** Opening Input records block **

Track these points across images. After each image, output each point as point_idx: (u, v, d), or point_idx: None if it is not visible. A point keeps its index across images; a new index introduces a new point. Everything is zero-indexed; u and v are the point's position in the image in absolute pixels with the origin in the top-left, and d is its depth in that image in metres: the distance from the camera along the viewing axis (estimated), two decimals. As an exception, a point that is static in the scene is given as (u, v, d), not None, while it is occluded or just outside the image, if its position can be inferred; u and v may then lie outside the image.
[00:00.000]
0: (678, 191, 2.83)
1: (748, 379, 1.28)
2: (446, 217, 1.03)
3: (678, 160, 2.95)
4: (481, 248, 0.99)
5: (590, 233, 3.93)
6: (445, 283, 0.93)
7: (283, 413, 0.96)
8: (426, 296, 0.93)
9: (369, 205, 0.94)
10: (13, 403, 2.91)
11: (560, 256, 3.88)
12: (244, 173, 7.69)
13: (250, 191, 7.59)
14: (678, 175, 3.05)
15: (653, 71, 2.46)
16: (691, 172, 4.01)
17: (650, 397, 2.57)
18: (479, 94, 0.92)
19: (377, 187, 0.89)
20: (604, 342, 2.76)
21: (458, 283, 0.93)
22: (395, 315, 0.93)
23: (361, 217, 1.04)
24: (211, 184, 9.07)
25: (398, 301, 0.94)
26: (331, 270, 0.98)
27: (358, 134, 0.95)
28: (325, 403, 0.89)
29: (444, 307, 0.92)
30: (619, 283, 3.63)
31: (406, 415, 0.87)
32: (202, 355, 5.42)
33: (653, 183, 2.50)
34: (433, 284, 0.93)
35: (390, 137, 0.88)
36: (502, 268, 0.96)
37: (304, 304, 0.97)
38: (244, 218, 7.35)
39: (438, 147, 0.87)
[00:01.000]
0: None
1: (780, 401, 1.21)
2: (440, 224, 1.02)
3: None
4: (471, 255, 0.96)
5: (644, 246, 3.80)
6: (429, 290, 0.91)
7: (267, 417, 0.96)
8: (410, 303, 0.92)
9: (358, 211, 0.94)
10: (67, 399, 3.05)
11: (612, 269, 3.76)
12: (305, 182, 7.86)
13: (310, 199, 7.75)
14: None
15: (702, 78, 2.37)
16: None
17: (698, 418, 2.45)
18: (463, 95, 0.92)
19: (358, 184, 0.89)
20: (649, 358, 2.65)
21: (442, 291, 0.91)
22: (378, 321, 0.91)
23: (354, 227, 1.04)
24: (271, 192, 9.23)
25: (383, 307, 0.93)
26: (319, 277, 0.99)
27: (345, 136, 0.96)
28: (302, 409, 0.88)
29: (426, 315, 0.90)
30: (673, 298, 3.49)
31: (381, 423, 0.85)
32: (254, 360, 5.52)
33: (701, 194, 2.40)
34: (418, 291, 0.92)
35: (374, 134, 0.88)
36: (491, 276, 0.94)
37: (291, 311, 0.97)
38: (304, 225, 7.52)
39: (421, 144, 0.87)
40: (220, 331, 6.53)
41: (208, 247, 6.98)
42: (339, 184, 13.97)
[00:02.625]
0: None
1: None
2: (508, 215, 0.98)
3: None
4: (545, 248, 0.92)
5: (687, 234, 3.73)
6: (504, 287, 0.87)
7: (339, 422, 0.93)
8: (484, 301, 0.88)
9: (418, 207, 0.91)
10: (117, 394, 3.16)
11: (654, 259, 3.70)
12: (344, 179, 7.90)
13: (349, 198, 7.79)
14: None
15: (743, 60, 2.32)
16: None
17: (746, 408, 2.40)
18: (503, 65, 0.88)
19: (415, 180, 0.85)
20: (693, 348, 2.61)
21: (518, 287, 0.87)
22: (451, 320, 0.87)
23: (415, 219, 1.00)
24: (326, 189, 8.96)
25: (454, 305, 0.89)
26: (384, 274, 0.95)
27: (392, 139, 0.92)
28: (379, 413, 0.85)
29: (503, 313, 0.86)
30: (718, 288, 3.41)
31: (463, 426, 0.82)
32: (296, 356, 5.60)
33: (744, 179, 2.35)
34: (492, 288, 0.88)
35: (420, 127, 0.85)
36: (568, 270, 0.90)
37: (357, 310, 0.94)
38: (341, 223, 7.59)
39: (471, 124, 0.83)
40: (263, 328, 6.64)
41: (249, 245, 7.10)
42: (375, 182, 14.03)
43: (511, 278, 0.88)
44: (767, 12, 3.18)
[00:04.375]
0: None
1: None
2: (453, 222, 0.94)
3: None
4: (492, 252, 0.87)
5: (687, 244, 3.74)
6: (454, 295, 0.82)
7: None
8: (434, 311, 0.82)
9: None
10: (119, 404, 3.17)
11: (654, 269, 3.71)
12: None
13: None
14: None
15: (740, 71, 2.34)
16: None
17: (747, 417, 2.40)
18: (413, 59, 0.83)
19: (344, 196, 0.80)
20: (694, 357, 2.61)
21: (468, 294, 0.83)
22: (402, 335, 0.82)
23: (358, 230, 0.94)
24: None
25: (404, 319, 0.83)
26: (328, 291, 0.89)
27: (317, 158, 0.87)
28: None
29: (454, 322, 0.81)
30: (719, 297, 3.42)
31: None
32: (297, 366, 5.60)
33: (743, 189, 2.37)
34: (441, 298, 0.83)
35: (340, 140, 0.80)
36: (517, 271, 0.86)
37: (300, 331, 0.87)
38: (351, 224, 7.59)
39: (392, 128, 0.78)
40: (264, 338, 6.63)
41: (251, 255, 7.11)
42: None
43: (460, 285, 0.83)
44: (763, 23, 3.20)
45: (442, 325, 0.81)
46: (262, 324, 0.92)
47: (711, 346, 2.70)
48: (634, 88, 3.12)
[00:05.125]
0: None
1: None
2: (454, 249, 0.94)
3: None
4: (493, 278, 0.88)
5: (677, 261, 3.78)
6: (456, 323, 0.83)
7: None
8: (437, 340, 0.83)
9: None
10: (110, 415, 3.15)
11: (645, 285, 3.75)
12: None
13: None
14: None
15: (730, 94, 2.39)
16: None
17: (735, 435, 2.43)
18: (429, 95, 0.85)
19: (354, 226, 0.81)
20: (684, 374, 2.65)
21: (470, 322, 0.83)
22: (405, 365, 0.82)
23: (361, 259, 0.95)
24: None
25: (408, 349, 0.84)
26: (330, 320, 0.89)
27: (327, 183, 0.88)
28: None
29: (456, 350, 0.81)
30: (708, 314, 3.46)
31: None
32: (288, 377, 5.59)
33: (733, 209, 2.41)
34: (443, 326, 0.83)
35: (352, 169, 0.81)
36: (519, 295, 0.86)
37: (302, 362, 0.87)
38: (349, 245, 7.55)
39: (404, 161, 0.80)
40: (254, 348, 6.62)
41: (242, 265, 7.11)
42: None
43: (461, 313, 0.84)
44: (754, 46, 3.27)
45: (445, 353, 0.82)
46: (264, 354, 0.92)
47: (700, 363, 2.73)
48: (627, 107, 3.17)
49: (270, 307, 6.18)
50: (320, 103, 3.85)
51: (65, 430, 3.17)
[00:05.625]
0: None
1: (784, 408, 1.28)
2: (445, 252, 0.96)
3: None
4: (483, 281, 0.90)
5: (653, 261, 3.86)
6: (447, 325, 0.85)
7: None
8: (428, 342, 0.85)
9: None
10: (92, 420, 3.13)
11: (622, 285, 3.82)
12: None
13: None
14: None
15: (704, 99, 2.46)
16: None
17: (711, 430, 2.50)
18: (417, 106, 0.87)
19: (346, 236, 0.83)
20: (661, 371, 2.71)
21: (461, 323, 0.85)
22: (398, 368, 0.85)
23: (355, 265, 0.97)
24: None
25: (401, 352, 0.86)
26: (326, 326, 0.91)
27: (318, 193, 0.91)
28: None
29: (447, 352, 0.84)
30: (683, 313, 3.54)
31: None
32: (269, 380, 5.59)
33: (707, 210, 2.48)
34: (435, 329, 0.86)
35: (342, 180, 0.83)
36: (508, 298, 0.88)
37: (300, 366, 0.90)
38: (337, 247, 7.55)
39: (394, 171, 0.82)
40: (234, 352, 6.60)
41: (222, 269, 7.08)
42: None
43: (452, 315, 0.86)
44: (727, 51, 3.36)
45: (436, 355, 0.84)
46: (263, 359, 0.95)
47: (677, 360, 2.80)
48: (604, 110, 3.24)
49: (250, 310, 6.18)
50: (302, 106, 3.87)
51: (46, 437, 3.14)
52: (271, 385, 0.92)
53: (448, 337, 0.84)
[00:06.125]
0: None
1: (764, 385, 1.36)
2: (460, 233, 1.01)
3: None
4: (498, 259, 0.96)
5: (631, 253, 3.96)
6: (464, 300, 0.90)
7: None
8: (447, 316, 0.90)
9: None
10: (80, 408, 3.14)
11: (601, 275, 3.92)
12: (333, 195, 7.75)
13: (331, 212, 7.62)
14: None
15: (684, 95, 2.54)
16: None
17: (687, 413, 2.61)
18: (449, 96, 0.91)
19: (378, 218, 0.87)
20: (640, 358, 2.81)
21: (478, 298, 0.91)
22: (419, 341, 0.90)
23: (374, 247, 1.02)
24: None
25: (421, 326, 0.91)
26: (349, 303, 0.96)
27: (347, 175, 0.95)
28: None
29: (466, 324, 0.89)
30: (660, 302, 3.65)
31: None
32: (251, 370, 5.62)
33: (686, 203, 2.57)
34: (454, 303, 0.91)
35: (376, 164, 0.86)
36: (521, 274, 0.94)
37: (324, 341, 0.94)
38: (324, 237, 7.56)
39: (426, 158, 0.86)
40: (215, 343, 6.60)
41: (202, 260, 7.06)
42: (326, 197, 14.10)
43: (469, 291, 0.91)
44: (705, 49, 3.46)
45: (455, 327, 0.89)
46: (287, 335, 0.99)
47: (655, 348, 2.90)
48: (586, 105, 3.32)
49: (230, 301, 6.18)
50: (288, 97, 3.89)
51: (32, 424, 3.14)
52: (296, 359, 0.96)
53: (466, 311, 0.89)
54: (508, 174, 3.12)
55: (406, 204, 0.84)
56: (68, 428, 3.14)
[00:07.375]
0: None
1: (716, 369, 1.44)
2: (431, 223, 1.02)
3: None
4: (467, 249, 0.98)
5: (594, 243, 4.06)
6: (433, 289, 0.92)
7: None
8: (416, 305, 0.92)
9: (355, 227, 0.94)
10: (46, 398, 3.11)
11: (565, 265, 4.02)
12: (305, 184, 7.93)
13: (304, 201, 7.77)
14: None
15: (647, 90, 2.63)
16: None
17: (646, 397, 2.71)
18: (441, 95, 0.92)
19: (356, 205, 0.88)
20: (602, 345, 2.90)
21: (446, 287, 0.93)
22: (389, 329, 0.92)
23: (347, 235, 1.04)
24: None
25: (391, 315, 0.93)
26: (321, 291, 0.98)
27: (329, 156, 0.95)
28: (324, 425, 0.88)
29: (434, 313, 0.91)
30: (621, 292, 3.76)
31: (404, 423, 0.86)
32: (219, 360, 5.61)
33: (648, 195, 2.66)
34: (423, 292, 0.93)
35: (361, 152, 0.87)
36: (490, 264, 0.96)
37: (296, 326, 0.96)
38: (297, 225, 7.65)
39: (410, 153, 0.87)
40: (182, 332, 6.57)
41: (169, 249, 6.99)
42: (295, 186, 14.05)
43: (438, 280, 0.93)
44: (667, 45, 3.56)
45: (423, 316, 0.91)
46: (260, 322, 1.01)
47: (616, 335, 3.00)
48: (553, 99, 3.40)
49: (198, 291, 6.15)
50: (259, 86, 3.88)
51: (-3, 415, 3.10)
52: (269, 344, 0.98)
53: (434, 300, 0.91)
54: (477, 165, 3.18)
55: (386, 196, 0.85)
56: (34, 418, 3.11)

** Closing Input records block **
** Opening Input records block **

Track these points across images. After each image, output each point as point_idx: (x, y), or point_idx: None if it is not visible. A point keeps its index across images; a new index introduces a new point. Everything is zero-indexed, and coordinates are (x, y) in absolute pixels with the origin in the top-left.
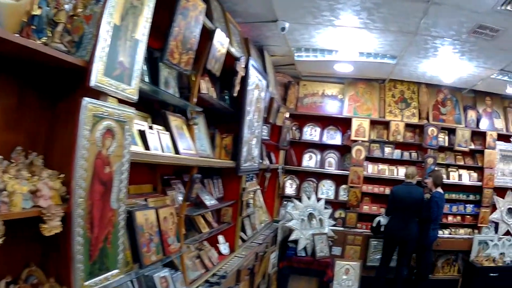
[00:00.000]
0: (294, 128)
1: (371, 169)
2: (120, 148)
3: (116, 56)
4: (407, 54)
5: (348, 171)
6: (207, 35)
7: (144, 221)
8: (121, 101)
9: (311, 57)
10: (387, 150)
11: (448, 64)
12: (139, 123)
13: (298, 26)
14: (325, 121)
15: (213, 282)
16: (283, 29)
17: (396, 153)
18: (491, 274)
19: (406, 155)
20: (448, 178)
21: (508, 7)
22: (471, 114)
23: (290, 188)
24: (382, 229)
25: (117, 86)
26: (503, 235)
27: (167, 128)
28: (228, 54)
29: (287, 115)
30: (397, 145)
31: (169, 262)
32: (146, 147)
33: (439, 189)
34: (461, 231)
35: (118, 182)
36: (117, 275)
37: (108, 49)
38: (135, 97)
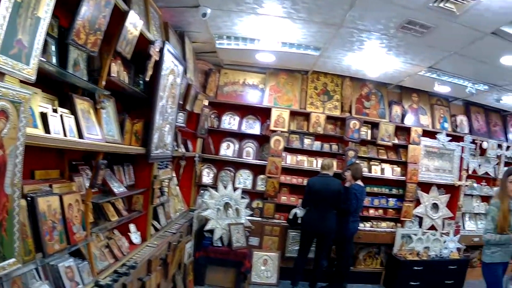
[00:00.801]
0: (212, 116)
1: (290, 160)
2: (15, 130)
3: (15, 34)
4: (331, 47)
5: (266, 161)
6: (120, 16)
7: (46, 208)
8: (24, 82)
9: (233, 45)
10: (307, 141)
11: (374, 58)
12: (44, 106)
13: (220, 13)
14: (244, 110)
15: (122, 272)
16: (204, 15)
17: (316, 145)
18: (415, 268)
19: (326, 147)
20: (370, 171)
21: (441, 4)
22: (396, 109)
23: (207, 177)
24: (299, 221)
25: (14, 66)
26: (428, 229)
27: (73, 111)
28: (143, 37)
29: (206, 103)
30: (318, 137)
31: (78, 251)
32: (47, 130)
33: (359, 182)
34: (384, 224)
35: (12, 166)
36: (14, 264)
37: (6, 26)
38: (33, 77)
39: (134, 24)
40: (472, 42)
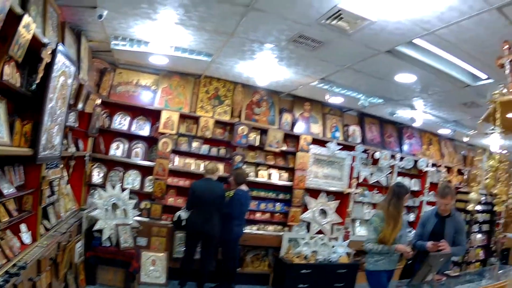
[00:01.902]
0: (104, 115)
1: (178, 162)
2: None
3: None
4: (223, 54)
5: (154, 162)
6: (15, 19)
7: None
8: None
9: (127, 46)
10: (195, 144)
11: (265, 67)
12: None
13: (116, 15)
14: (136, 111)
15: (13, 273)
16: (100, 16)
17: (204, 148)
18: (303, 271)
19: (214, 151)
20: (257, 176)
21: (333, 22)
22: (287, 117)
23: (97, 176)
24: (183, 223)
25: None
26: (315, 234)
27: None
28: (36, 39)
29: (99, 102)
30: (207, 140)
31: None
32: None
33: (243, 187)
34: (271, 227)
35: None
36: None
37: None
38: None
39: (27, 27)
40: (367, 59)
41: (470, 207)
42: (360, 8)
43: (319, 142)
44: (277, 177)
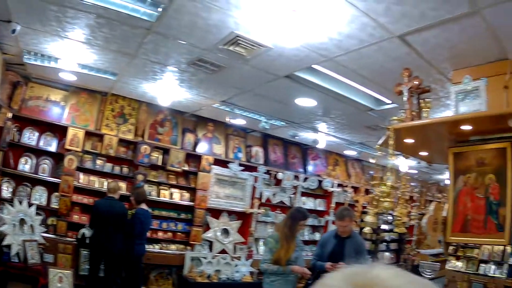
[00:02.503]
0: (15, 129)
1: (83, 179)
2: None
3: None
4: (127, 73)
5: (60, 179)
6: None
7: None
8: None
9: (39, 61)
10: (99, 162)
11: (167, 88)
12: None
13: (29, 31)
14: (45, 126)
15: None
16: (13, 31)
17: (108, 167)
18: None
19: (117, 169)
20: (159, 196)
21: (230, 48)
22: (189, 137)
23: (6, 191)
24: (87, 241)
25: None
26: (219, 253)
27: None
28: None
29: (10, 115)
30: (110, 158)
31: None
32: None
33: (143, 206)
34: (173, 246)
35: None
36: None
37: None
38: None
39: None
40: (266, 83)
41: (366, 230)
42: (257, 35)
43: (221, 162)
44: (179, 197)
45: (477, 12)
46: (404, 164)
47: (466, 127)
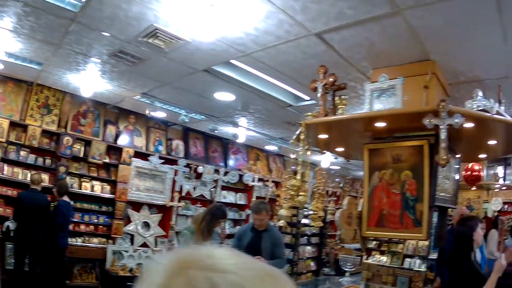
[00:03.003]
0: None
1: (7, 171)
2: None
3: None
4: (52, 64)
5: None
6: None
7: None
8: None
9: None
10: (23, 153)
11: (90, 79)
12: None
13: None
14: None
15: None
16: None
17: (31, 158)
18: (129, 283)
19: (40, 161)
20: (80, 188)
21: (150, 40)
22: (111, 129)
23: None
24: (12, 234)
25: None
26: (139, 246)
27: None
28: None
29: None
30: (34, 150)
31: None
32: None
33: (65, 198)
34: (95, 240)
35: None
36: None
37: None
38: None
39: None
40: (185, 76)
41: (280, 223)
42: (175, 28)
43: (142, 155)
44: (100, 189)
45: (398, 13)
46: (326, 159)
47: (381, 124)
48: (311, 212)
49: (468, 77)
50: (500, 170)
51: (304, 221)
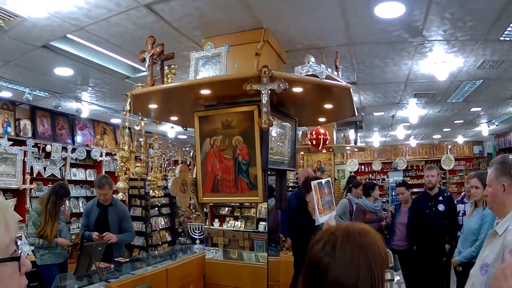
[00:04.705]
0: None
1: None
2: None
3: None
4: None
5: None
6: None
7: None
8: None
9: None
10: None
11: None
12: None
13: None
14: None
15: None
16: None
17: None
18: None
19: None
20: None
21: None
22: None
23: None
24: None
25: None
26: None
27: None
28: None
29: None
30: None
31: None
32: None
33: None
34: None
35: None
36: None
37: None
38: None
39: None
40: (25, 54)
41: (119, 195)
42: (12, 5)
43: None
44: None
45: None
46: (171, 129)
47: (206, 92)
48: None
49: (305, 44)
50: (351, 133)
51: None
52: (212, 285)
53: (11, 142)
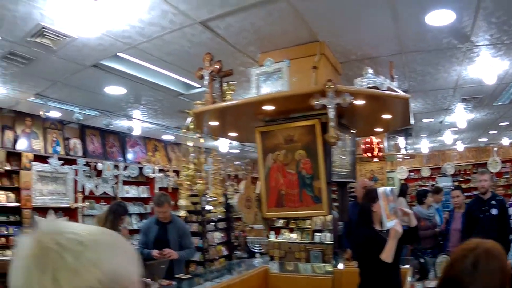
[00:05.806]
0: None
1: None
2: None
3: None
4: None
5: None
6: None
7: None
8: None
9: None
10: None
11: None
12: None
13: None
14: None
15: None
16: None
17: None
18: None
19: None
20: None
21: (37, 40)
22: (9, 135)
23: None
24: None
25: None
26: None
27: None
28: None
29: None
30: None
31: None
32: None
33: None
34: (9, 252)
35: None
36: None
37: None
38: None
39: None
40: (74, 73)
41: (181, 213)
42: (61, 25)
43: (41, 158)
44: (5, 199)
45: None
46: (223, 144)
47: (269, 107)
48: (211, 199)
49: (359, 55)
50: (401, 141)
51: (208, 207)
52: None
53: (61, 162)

** Closing Input records block **
** Opening Input records block **

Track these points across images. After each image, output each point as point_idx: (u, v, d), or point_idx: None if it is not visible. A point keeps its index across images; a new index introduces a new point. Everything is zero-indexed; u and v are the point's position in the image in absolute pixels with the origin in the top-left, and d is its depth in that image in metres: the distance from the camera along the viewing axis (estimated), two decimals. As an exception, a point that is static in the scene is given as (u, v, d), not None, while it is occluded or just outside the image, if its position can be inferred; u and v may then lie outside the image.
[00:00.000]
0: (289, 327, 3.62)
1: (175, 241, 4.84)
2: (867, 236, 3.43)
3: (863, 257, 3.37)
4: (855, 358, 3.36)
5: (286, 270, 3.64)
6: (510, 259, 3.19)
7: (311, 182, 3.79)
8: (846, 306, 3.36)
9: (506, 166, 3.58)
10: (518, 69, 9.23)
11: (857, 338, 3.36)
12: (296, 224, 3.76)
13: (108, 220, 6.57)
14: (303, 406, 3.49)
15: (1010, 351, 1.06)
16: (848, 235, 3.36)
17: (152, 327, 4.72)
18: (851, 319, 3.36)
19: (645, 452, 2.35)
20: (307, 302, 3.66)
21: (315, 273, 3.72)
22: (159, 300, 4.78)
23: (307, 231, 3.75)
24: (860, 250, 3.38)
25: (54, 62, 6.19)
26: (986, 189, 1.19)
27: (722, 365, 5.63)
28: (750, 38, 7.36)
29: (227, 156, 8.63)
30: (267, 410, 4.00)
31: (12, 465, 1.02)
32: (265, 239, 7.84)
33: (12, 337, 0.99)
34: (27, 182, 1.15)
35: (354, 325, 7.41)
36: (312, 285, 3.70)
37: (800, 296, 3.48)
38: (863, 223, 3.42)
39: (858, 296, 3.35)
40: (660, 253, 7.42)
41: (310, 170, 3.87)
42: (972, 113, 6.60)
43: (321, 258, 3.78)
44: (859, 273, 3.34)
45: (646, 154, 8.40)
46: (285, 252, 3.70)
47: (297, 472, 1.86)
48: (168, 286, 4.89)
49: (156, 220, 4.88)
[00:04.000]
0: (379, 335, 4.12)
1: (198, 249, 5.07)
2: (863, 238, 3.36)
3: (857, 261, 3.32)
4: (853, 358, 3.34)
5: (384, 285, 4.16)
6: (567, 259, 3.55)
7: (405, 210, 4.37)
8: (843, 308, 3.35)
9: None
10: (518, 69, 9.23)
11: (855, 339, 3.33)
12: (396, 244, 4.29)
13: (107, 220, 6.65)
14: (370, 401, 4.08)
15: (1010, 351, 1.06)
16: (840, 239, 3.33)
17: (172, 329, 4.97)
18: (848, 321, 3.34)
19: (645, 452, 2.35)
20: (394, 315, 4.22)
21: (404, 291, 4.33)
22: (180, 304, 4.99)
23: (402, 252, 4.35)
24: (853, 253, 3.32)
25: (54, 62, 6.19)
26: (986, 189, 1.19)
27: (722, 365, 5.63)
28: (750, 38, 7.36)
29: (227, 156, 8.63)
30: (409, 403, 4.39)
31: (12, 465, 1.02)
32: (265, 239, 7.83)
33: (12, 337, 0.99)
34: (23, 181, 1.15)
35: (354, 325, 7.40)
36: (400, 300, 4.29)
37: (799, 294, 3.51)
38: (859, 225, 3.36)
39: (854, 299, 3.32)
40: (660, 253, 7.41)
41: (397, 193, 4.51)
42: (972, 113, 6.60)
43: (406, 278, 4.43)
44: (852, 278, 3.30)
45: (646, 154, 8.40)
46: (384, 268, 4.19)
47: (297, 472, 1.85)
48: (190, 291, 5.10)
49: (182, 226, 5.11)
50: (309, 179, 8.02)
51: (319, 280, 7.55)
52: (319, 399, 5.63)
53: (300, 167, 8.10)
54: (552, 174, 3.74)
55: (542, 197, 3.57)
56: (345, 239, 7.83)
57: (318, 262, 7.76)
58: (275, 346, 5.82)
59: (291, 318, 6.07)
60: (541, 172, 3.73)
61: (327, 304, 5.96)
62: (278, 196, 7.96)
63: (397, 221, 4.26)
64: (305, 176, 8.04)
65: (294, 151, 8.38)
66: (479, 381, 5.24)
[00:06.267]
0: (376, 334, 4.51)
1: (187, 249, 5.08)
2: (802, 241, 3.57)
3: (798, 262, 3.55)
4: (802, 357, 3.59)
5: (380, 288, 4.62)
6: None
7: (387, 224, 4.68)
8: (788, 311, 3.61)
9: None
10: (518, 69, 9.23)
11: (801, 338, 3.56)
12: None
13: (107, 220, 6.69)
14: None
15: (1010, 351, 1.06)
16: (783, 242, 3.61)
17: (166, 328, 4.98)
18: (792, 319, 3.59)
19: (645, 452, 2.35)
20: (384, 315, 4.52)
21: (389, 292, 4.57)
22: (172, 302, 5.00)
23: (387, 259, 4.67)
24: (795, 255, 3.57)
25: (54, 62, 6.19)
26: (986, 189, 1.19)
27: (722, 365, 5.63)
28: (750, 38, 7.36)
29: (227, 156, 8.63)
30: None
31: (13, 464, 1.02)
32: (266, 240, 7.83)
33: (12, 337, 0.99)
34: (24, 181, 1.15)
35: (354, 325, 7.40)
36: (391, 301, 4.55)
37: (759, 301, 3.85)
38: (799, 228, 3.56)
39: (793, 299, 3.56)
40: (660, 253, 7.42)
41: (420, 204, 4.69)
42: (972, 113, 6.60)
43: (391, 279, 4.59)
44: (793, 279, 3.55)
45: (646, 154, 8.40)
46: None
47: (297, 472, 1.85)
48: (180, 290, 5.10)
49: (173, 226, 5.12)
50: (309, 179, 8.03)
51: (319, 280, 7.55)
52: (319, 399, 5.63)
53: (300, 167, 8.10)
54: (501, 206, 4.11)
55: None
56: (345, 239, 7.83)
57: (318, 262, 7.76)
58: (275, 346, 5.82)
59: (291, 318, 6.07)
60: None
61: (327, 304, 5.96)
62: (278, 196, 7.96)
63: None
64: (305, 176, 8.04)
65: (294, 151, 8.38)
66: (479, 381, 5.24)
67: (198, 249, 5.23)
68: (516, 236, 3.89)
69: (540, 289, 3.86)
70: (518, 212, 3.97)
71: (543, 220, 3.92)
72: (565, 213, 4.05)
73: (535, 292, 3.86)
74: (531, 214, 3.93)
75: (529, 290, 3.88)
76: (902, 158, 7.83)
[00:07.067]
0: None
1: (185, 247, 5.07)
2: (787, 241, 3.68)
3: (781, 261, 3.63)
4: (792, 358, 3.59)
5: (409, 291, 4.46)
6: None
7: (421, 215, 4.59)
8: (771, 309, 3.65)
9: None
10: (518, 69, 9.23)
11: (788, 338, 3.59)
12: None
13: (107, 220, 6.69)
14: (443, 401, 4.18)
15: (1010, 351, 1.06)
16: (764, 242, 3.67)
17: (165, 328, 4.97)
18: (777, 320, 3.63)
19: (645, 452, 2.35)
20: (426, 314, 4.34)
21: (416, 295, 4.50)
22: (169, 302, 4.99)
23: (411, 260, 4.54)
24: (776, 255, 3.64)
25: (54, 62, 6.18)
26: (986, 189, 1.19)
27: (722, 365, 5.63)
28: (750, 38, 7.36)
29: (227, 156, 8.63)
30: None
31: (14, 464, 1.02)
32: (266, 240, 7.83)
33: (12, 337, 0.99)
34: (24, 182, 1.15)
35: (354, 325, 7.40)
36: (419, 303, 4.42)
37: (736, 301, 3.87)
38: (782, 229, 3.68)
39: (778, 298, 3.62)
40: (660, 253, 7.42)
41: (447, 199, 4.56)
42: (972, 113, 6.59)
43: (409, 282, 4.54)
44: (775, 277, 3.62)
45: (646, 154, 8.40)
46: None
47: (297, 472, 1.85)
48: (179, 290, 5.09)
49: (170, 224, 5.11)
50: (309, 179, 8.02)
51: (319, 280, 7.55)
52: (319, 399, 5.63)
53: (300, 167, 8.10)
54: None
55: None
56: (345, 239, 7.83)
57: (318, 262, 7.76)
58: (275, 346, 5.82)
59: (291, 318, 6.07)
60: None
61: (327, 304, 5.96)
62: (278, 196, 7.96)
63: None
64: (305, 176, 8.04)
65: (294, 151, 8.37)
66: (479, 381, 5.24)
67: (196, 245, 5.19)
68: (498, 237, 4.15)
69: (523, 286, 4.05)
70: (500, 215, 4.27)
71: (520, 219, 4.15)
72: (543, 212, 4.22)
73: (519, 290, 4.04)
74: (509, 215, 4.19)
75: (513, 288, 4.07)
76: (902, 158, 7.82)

** Closing Input records block **

→ **Problem to solve**: Start with the line above that contains "12: (244, 173, 7.69)" and end with the line that contains "25: (398, 301, 0.94)". Write out those lines exactly, and only those.

→ **Exercise answer**:
12: (244, 173, 7.69)
13: (250, 191, 7.59)
14: (678, 175, 3.05)
15: (653, 71, 2.46)
16: (691, 172, 4.01)
17: (650, 397, 2.57)
18: (479, 94, 0.92)
19: (377, 187, 0.89)
20: (604, 342, 2.76)
21: (458, 283, 0.93)
22: (395, 315, 0.93)
23: (361, 217, 1.04)
24: (211, 184, 9.07)
25: (398, 301, 0.94)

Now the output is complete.